*Activity:*
Each of the records below must be reproduced exactly.

::: Material shown :::

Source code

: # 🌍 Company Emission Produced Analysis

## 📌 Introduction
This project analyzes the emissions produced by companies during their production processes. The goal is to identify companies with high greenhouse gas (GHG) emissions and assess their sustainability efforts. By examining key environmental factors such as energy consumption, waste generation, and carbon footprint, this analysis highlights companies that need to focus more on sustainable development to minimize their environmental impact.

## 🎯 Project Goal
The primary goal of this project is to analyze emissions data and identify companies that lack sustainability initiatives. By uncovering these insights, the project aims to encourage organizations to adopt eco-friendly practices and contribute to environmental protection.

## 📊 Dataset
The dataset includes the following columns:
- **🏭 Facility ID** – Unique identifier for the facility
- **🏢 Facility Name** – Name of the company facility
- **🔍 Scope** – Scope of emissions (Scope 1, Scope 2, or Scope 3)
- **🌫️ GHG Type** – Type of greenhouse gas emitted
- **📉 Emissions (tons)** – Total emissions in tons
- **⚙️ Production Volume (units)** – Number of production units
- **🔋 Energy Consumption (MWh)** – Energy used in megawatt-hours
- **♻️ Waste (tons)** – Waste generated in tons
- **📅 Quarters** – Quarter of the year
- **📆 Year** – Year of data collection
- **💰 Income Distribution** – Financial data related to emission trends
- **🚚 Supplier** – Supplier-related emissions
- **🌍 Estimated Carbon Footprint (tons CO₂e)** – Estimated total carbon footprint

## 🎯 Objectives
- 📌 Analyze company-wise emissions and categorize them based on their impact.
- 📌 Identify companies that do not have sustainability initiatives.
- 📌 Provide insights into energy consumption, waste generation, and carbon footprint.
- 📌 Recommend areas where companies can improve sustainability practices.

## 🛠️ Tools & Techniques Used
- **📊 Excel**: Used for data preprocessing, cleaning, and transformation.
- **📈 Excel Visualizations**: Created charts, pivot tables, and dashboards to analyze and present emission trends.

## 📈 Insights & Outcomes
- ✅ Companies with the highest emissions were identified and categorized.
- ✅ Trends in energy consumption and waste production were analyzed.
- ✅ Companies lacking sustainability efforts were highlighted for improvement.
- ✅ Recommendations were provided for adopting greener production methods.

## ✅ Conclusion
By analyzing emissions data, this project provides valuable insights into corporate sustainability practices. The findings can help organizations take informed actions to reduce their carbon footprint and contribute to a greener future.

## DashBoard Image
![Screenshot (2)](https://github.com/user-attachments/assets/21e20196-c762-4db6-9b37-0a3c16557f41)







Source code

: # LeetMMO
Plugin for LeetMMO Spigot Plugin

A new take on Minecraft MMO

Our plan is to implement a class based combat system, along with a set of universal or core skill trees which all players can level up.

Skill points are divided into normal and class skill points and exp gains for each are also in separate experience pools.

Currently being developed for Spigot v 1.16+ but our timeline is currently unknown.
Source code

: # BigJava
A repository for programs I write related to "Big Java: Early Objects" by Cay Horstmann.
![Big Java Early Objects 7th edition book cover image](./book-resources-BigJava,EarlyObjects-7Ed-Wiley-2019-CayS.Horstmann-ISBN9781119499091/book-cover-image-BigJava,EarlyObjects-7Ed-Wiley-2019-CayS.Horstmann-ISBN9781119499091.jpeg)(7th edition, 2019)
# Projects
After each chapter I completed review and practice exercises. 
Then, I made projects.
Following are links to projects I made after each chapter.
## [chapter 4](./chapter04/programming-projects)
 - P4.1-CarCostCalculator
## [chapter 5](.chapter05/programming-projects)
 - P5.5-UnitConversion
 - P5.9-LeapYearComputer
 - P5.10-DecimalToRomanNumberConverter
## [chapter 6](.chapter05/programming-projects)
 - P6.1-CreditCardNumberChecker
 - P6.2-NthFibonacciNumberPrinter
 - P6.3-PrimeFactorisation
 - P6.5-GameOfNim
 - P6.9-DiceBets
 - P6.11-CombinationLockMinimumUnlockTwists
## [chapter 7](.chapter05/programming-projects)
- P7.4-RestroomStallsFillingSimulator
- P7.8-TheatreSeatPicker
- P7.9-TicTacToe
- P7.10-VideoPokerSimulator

:::

*Result for this exercise:*
Source code

: # 🌍 Company Emission Produced Analysis

## 📌 Introduction
This project analyzes the emissions produced by companies during their production processes. The goal is to identify companies with high greenhouse gas (GHG) emissions and assess their sustainability efforts. By examining key environmental factors such as energy consumption, waste generation, and carbon footprint, this analysis highlights companies that need to focus more on sustainable development to minimize their environmental impact.

## 🎯 Project Goal
The primary goal of this project is to analyze emissions data and identify companies that lack sustainability initiatives. By uncovering these insights, the project aims to encourage organizations to adopt eco-friendly practices and contribute to environmental protection.

## 📊 Dataset
The dataset includes the following columns:
- **🏭 Facility ID** – Unique identifier for the facility
- **🏢 Facility Name** – Name of the company facility
- **🔍 Scope** – Scope of emissions (Scope 1, Scope 2, or Scope 3)
- **🌫️ GHG Type** – Type of greenhouse gas emitted
- **📉 Emissions (tons)** – Total emissions in tons
- **⚙️ Production Volume (units)** – Number of production units
- **🔋 Energy Consumption (MWh)** – Energy used in megawatt-hours
- **♻️ Waste (tons)** – Waste generated in tons
- **📅 Quarters** – Quarter of the year
- **📆 Year** – Year of data collection
- **💰 Income Distribution** – Financial data related to emission trends
- **🚚 Supplier** – Supplier-related emissions
- **🌍 Estimated Carbon Footprint (tons CO₂e)** – Estimated total carbon footprint

## 🎯 Objectives
- 📌 Analyze company-wise emissions and categorize them based on their impact.
- 📌 Identify companies that do not have sustainability initiatives.
- 📌 Provide insights into energy consumption, waste generation, and carbon footprint.
- 📌 Recommend areas where companies can improve sustainability practices.

## 🛠️ Tools & Techniques Used
- **📊 Excel**: Used for data preprocessing, cleaning, and transformation.
- **📈 Excel Visualizations**: Created charts, pivot tables, and dashboards to analyze and present emission trends.

## 📈 Insights & Outcomes
- ✅ Companies with the highest emissions were identified and categorized.
- ✅ Trends in energy consumption and waste production were analyzed.
- ✅ Companies lacking sustainability efforts were highlighted for improvement.
- ✅ Recommendations were provided for adopting greener production methods.

## ✅ Conclusion
By analyzing emissions data, this project provides valuable insights into corporate sustainability practices. The findings can help organizations take informed actions to reduce their carbon footprint and contribute to a greener future.

## DashBoard Image
![Screenshot (2)](https://github.com/user-attachments/assets/21e20196-c762-4db6-9b37-0a3c16557f41)







Source code

: # LeetMMO
Plugin for LeetMMO Spigot Plugin

A new take on Minecraft MMO

Our plan is to implement a class based combat system, along with a set of universal or core skill trees which all players can level up.

Skill points are divided into normal and class skill points and exp gains for each are also in separate experience pools.

Currently being developed for Spigot v 1.16+ but our timeline is currently unknown.
Source code

: # BigJava
A repository for programs I write related to "Big Java: Early Objects" by Cay Horstmann.
![Big Java Early Objects 7th edition book cover image](./book-resources-BigJava,EarlyObjects-7Ed-Wiley-2019-CayS.Horstmann-ISBN9781119499091/book-cover-image-BigJava,EarlyObjects-7Ed-Wiley-2019-CayS.Horstmann-ISBN9781119499091.jpeg)(7th edition, 2019)
# Projects
After each chapter I completed review and practice exercises. 
Then, I made projects.
Following are links to projects I made after each chapter.
## [chapter 4](./chapter04/programming-projects)
 - P4.1-CarCostCalculator
## [chapter 5](.chapter05/programming-projects)
 - P5.5-UnitConversion
 - P5.9-LeapYearComputer
 - P5.10-DecimalToRomanNumberConverter
## [chapter 6](.chapter05/programming-projects)
 - P6.1-CreditCardNumberChecker
 - P6.2-NthFibonacciNumberPrinter
 - P6.3-PrimeFactorisation
 - P6.5-GameOfNim
 - P6.9-DiceBets
 - P6.11-CombinationLockMinimumUnlockTwists
## [chapter 7](.chapter05/programming-projects)
- P7.4-RestroomStallsFillingSimulator
- P7.8-TheatreSeatPicker
- P7.9-TicTacToe
- P7.10-VideoPokerSimulator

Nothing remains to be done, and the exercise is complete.